Could you show all lines in the entries below that contain the string "used"?

[Opening Available data section]

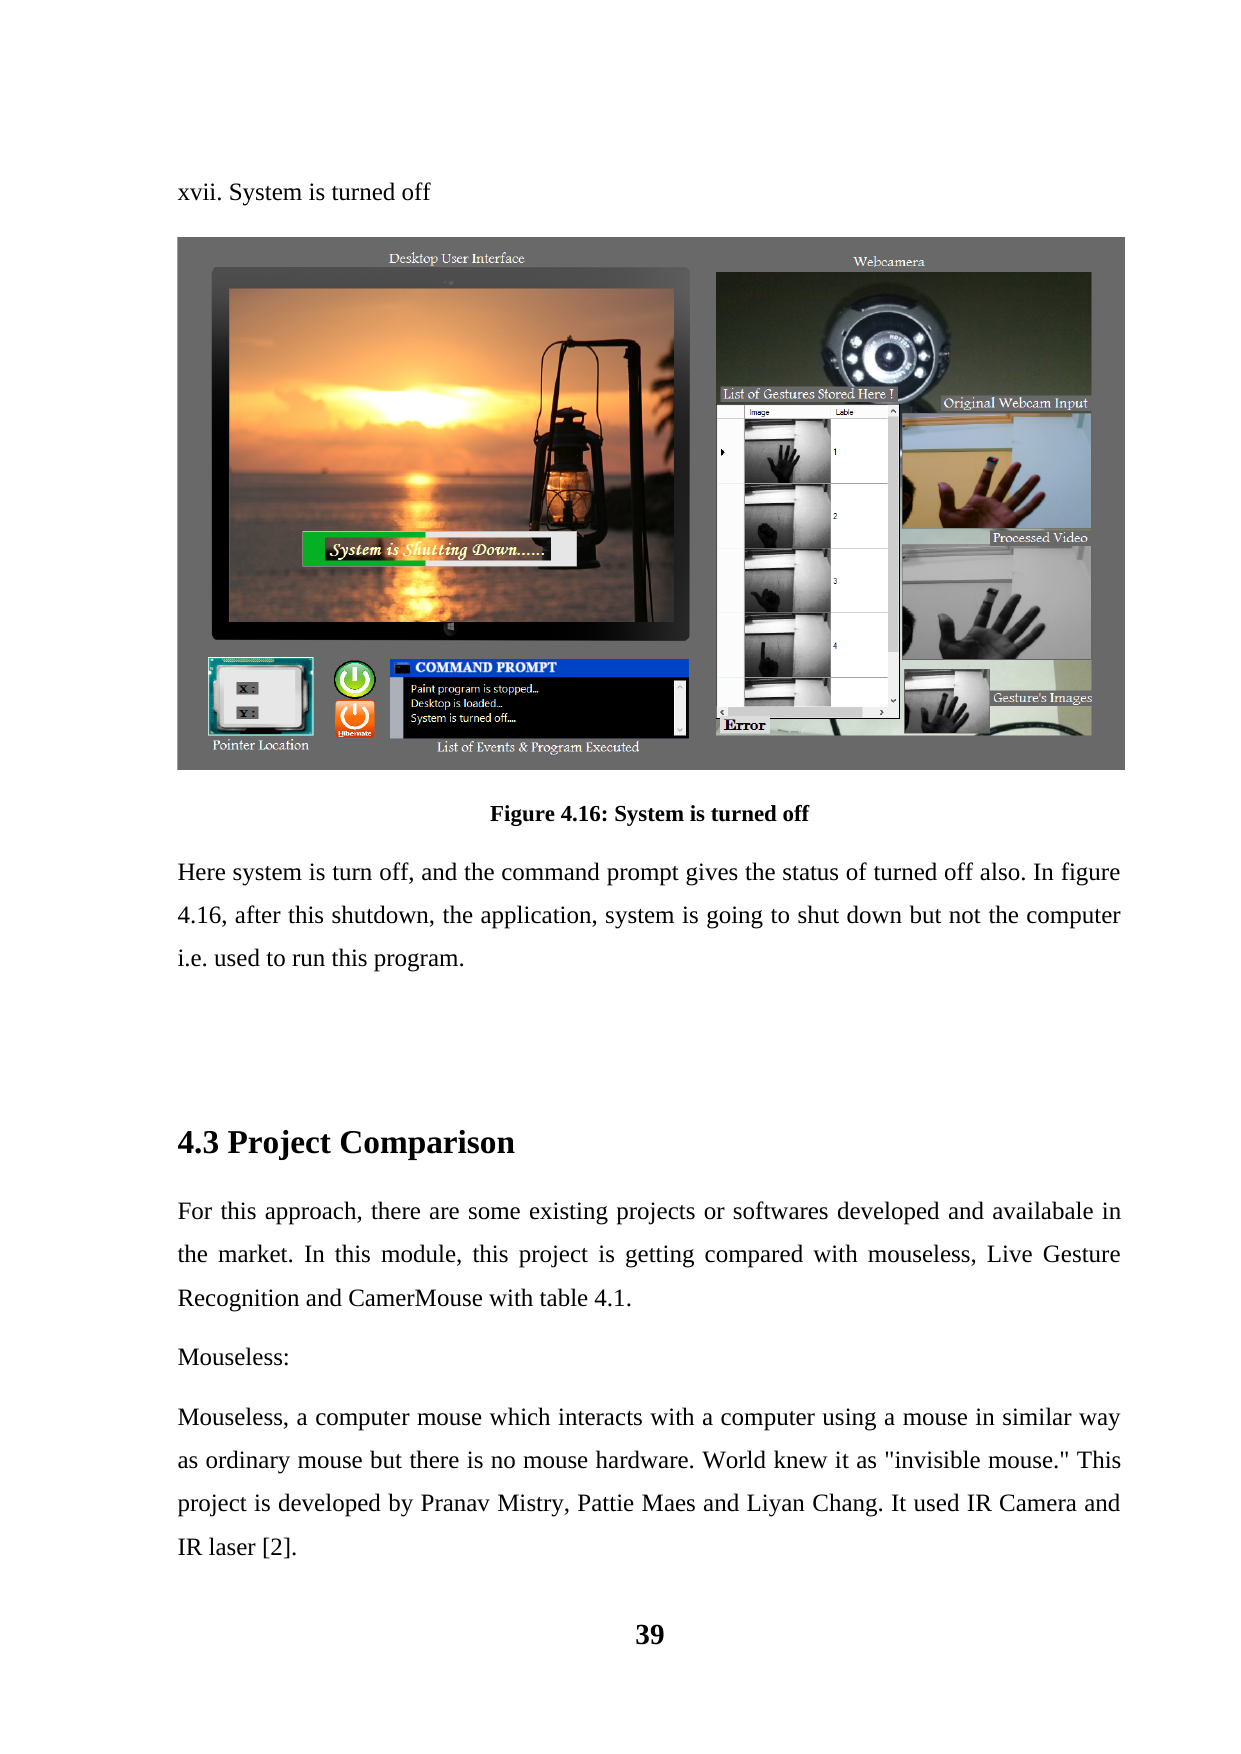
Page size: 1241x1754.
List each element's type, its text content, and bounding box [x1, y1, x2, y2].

text Here system is turn off, and the command prompt gives the status of turned off also. In figure 4.16, after this shutdown, the application, system is going to shut down but not the computer i.e. used to run this program. [177, 857, 1122, 972]
picture [177, 237, 1125, 770]
text Mouseless: [177, 1342, 1122, 1371]
text Mouseless, a computer mouse which interacts with a computer using a mouse in similar way as ordinary mouse but there is no mouse hardware. World knew it as "invisible mouse." This project is developed by Pranav Mistry, Pattie Maes and Liyan Chang. It used IR Camera and IR laser [2]. [177, 1402, 1122, 1560]
text For this approach, there are some existing projects or softwares developed and availabale in the market. In this module, this project is getting compared with mouseless, Live Gesture Recognition and CamerMouse with table 4.1. [177, 1196, 1122, 1311]
text 4.3 Project Comparison [177, 1122, 1122, 1161]
text xvii. System is turned off [177, 177, 1122, 206]
text Figure 4.16: System is turned off [177, 800, 1122, 827]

[Closing Available data section]

● Task output:
text Here system is turn off, and the command prompt gives the status of turned off also. In figure 4.16, after this shutdown, the application, system is going to shut down but not the computer i.e. used to run this program. [177, 857, 1122, 972]
text Mouseless, a computer mouse which interacts with a computer using a mouse in similar way as ordinary mouse but there is no mouse hardware. World knew it as "invisible mouse." This project is developed by Pranav Mistry, Pattie Maes and Liyan Chang. It used IR Camera and IR laser [2]. [177, 1402, 1122, 1560]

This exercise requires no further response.